[Listed entries — start]

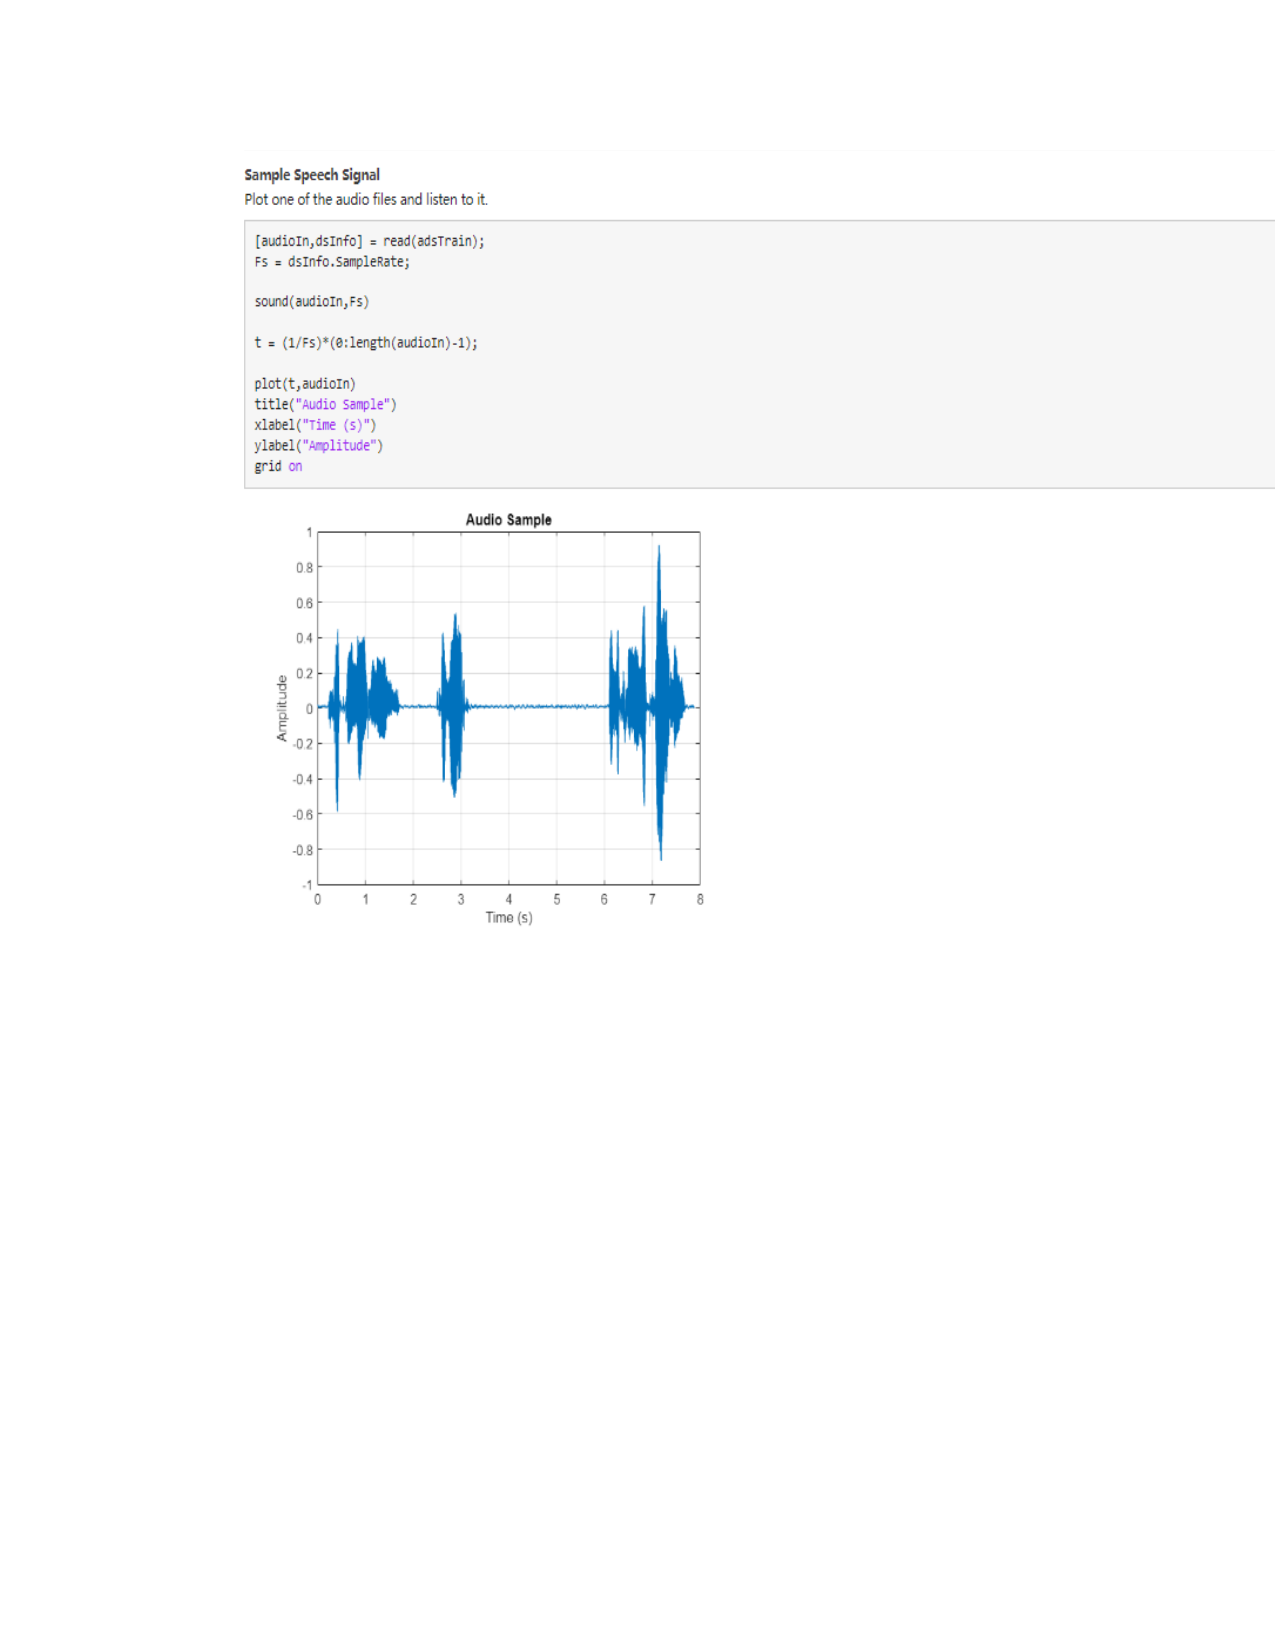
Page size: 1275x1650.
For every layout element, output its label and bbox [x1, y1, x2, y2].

picture [225, 150, 1275, 933]
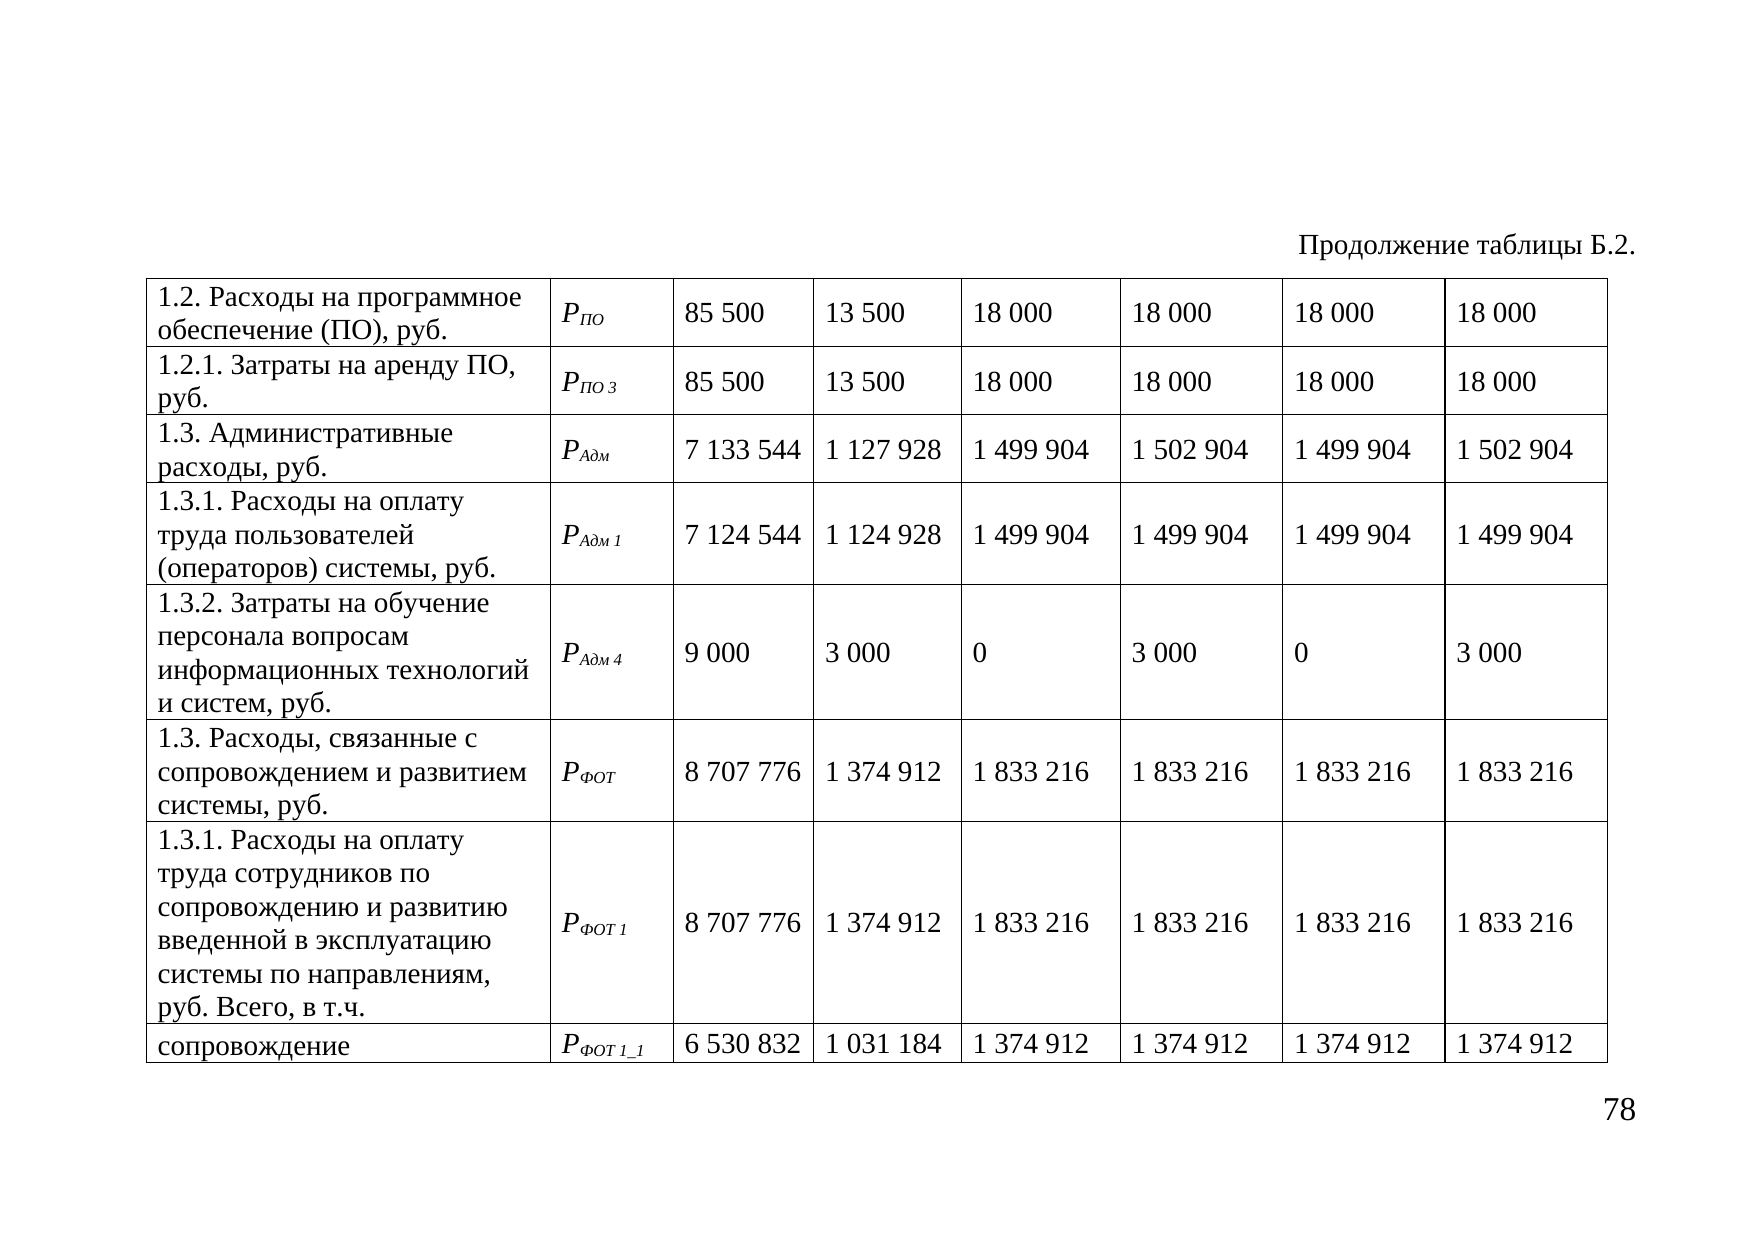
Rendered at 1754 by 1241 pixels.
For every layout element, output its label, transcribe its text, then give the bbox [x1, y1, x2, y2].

[Listed entries — finish]

Images are to be left out; everything else in the material must be written out exactly.

Answer space:
Page size: 1275x1650.
For every layout element, output its label and bbox [x1, y1, x2, y2].

picture [225, 150, 1275, 933]
Rendered at 1754 by 1241 pixels.
For every layout element, output its label, transcribe its text, then give the bbox [x1, y1, x2, y2].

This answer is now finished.